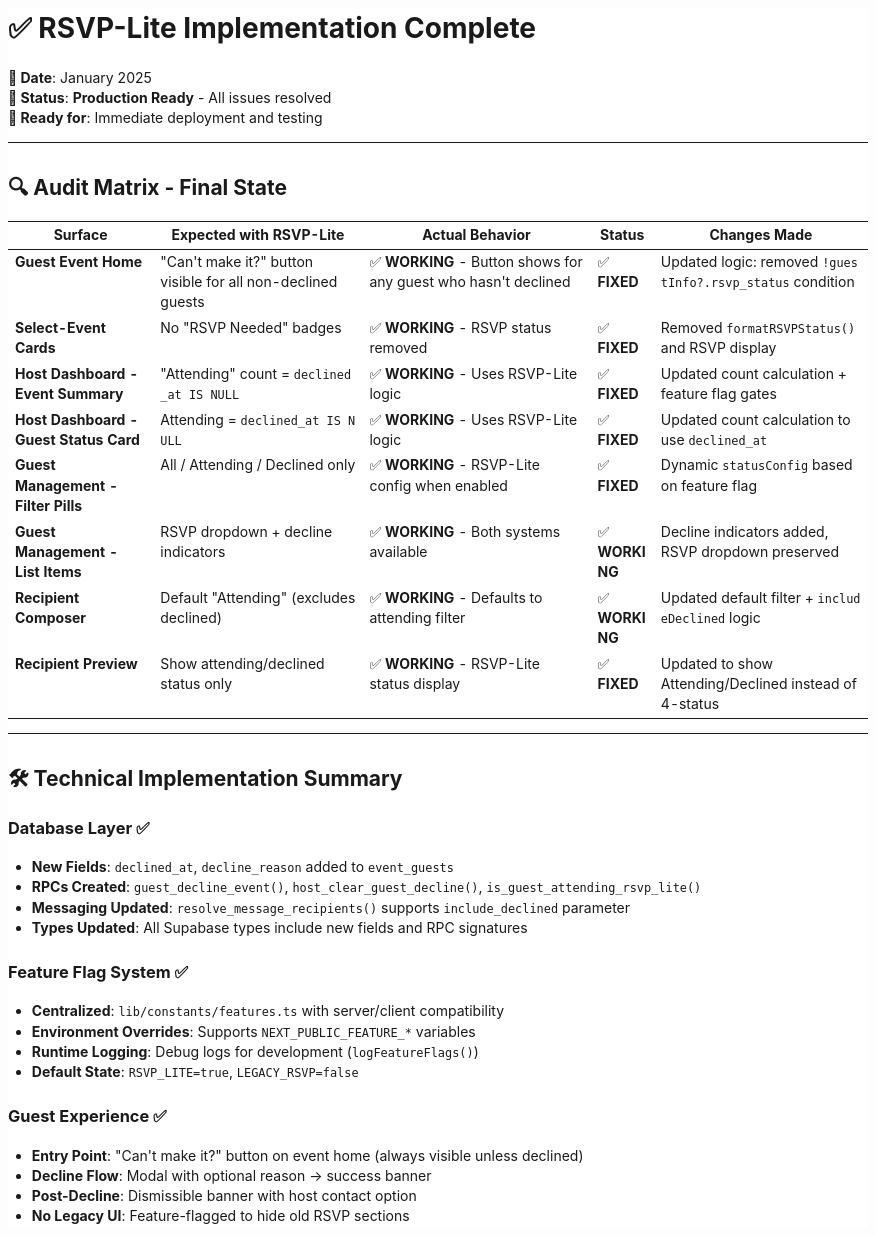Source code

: # ✅ RSVP-Lite Implementation Complete

**📅 Date**: January 2025  
**🎯 Status**: **Production Ready** - All issues resolved  
**🚀 Ready for**: Immediate deployment and testing

---

## 🔍 **Audit Matrix - Final State**

| Surface                                | Expected with RSVP-Lite                                     | Actual Behavior                                                 | Status         | Changes Made                                               |
| -------------------------------------- | ----------------------------------------------------------- | --------------------------------------------------------------- | -------------- | ---------------------------------------------------------- |
| **Guest Event Home**                   | "Can't make it?" button visible for all non-declined guests | ✅ **WORKING** - Button shows for any guest who hasn't declined | ✅ **FIXED**   | Updated logic: removed `!guestInfo?.rsvp_status` condition |
| **Select-Event Cards**                 | No "RSVP Needed" badges                                     | ✅ **WORKING** - RSVP status removed                            | ✅ **FIXED**   | Removed `formatRSVPStatus()` and RSVP display              |
| **Host Dashboard - Event Summary**     | "Attending" count = `declined_at IS NULL`                   | ✅ **WORKING** - Uses RSVP-Lite logic                           | ✅ **FIXED**   | Updated count calculation + feature flag gates             |
| **Host Dashboard - Guest Status Card** | Attending = `declined_at IS NULL`                           | ✅ **WORKING** - Uses RSVP-Lite logic                           | ✅ **FIXED**   | Updated count calculation to use `declined_at`             |
| **Guest Management - Filter Pills**    | All / Attending / Declined only                             | ✅ **WORKING** - RSVP-Lite config when enabled                  | ✅ **FIXED**   | Dynamic `statusConfig` based on feature flag               |
| **Guest Management - List Items**      | RSVP dropdown + decline indicators                          | ✅ **WORKING** - Both systems available                         | ✅ **WORKING** | Decline indicators added, RSVP dropdown preserved          |
| **Recipient Composer**                 | Default "Attending" (excludes declined)                     | ✅ **WORKING** - Defaults to attending filter                   | ✅ **WORKING** | Updated default filter + `includeDeclined` logic           |
| **Recipient Preview**                  | Show attending/declined status only                         | ✅ **WORKING** - RSVP-Lite status display                       | ✅ **FIXED**   | Updated to show Attending/Declined instead of 4-status     |

---

## 🛠 **Technical Implementation Summary**

### **Database Layer** ✅

- **New Fields**: `declined_at`, `decline_reason` added to `event_guests`
- **RPCs Created**: `guest_decline_event()`, `host_clear_guest_decline()`, `is_guest_attending_rsvp_lite()`
- **Messaging Updated**: `resolve_message_recipients()` supports `include_declined` parameter
- **Types Updated**: All Supabase types include new fields and RPC signatures

### **Feature Flag System** ✅

- **Centralized**: `lib/constants/features.ts` with server/client compatibility
- **Environment Overrides**: Supports `NEXT_PUBLIC_FEATURE_*` variables
- **Runtime Logging**: Debug logs for development (`logFeatureFlags()`)
- **Default State**: `RSVP_LITE=true`, `LEGACY_RSVP=false`

### **Guest Experience** ✅

- **Entry Point**: "Can't make it?" button on event home (always visible unless declined)
- **Decline Flow**: Modal with optional reason → success banner
- **Post-Decline**: Dismissible banner with host contact option
- **No Legacy UI**: Feature-flagged to hide old RSVP sections
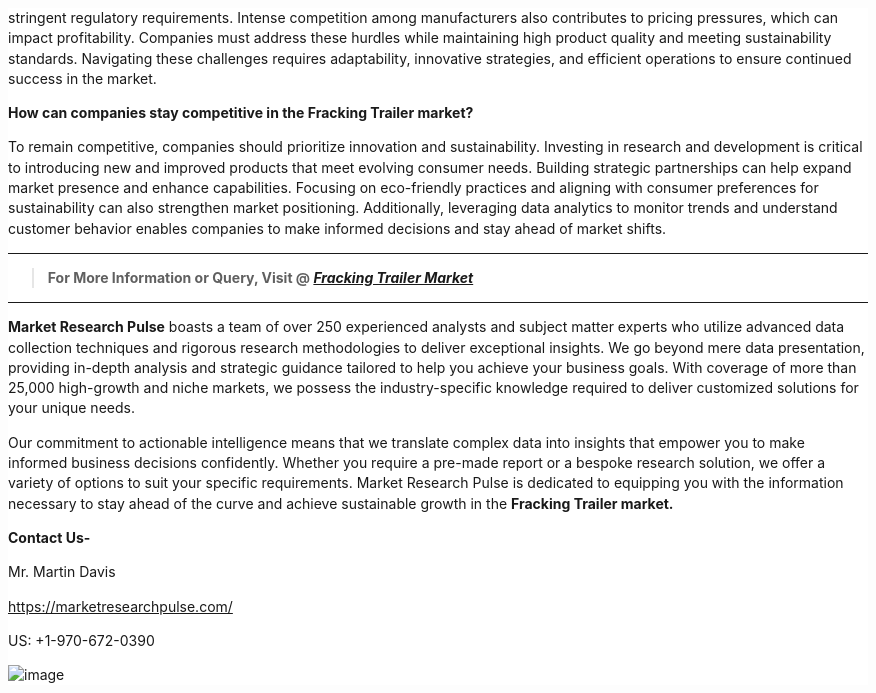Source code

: stringent regulatory requirements. Intense competition among manufacturers also contributes to pricing pressures, which can impact profitability. Companies must address these hurdles while maintaining high product quality and meeting sustainability standards. Navigating these challenges requires adaptability, innovative strategies, and efficient operations to ensure continued success in the market.</p><p><strong>How can companies stay competitive in the Fracking Trailer market?</strong></p><p>To remain competitive, companies should prioritize innovation and sustainability. Investing in research and development is critical to introducing new and improved products that meet evolving consumer needs. Building strategic partnerships can help expand market presence and enhance capabilities. Focusing on eco-friendly practices and aligning with consumer preferences for sustainability can also strengthen market positioning. Additionally, leveraging data analytics to monitor trends and understand customer behavior enables companies to make informed decisions and stay ahead of market shifts.</p><hr /><blockquote><p><strong>For More Information or Query, Visit @&nbsp;<em><a href="https://marketresearchpulse.com/report/135076/fracking-trailer-market?utm_source=Linkedin&utm_medium=0111">Fracking Trailer Market</a></em></strong></p></blockquote><hr /><p><strong>Market Research Pulse</strong> boasts a team of over 250 experienced analysts and subject matter experts who utilize advanced data collection techniques and rigorous research methodologies to deliver exceptional insights. We go beyond mere data presentation, providing in-depth analysis and strategic guidance tailored to help you achieve your business goals. With coverage of more than 25,000 high-growth and niche markets, we possess the industry-specific knowledge required to deliver customized solutions for your unique needs.</p><p>Our commitment to actionable intelligence means that we translate complex data into insights that empower you to make informed business decisions confidently. Whether you require a pre-made report or a bespoke research solution, we offer a variety of options to suit your specific requirements. Market Research Pulse is dedicated to equipping you with the information necessary to stay ahead of the curve and achieve sustainable growth in the <strong>Fracking Trailer market.</strong></p><p><strong>Contact Us-</strong></p><p>Mr. Martin Davis</p><p>https://marketresearchpulse.com/</p><p>US: +1-970-672-0390</p>
![image](https://github.com/user-attachments/assets/3673ab3c-6b67-47d8-af79-5a08a06bfb1c)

○ ○ ○

__Task to carry out__.
Extract the stretch of the rows above from their start through the line containing "## 🔍 **Audit Matrix - Final State**", copying each line unchanged and leaving the pictures out of your answer.

__Written reply__.
Source code

: # ✅ RSVP-Lite Implementation Complete

**📅 Date**: January 2025  
**🎯 Status**: **Production Ready** - All issues resolved  
**🚀 Ready for**: Immediate deployment and testing

---

## 🔍 **Audit Matrix - Final State**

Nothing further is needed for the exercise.